### Collected data
————————

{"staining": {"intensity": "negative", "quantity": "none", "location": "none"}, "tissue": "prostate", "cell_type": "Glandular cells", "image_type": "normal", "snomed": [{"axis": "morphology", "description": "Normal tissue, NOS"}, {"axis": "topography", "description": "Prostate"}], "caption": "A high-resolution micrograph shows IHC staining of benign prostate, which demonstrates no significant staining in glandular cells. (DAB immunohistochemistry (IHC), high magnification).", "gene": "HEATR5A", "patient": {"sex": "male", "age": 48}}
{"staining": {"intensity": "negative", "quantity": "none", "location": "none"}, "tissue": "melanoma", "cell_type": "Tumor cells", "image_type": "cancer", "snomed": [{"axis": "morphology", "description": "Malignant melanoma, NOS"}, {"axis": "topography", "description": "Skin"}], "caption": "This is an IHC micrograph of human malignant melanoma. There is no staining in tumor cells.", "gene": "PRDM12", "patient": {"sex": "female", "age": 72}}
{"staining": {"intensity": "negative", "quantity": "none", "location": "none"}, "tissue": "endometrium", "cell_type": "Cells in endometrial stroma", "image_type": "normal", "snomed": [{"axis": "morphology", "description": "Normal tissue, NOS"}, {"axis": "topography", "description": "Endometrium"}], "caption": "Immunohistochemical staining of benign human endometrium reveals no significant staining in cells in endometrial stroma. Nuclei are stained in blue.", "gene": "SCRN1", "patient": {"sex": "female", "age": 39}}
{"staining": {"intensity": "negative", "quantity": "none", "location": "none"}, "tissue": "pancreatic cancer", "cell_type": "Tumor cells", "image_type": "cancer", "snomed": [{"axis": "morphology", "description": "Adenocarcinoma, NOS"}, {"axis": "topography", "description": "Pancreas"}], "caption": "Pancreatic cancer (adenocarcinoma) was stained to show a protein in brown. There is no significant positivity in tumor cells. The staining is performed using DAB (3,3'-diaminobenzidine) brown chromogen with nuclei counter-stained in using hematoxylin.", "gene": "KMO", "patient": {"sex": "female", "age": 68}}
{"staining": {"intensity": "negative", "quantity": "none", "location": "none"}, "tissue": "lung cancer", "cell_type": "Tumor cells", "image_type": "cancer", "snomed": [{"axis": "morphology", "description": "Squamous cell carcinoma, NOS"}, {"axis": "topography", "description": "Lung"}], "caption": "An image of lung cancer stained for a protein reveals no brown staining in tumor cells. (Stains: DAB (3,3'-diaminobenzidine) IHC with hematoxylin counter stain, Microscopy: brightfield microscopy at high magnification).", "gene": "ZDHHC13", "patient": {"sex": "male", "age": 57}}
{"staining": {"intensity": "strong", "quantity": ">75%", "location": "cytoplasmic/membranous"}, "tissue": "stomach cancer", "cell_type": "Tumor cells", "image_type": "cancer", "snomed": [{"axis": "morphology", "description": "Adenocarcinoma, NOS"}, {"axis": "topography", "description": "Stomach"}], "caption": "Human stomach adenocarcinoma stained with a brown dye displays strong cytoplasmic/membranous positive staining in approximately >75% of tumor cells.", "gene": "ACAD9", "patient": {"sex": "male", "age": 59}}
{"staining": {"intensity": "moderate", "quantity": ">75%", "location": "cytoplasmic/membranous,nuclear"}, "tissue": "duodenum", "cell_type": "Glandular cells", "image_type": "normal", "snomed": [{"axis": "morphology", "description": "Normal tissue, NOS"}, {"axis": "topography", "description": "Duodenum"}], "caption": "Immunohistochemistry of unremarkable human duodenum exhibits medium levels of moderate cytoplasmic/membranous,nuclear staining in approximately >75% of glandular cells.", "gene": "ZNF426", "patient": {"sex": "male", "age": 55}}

————————

### Try it
Transcribe the records above exactly, beginning at the line that contains "of benign human" and ending with the line that contains "image of lung", both included, and nothing else.

### Response area
{"staining": {"intensity": "negative", "quantity": "none", "location": "none"}, "tissue": "endometrium", "cell_type": "Cells in endometrial stroma", "image_type": "normal", "snomed": [{"axis": "morphology", "description": "Normal tissue, NOS"}, {"axis": "topography", "description": "Endometrium"}], "caption": "Immunohistochemical staining of benign human endometrium reveals no significant staining in cells in endometrial stroma. Nuclei are stained in blue.", "gene": "SCRN1", "patient": {"sex": "female", "age": 39}}
{"staining": {"intensity": "negative", "quantity": "none", "location": "none"}, "tissue": "pancreatic cancer", "cell_type": "Tumor cells", "image_type": "cancer", "snomed": [{"axis": "morphology", "description": "Adenocarcinoma, NOS"}, {"axis": "topography", "description": "Pancreas"}], "caption": "Pancreatic cancer (adenocarcinoma) was stained to show a protein in brown. There is no significant positivity in tumor cells. The staining is performed using DAB (3,3'-diaminobenzidine) brown chromogen with nuclei counter-stained in using hematoxylin.", "gene": "KMO", "patient": {"sex": "female", "age": 68}}
{"staining": {"intensity": "negative", "quantity": "none", "location": "none"}, "tissue": "lung cancer", "cell_type": "Tumor cells", "image_type": "cancer", "snomed": [{"axis": "morphology", "description": "Squamous cell carcinoma, NOS"}, {"axis": "topography", "description": "Lung"}], "caption": "An image of lung cancer stained for a protein reveals no brown staining in tumor cells. (Stains: DAB (3,3'-diaminobenzidine) IHC with hematoxylin counter stain, Microscopy: brightfield microscopy at high magnification).", "gene": "ZDHHC13", "patient": {"sex": "male", "age": 57}}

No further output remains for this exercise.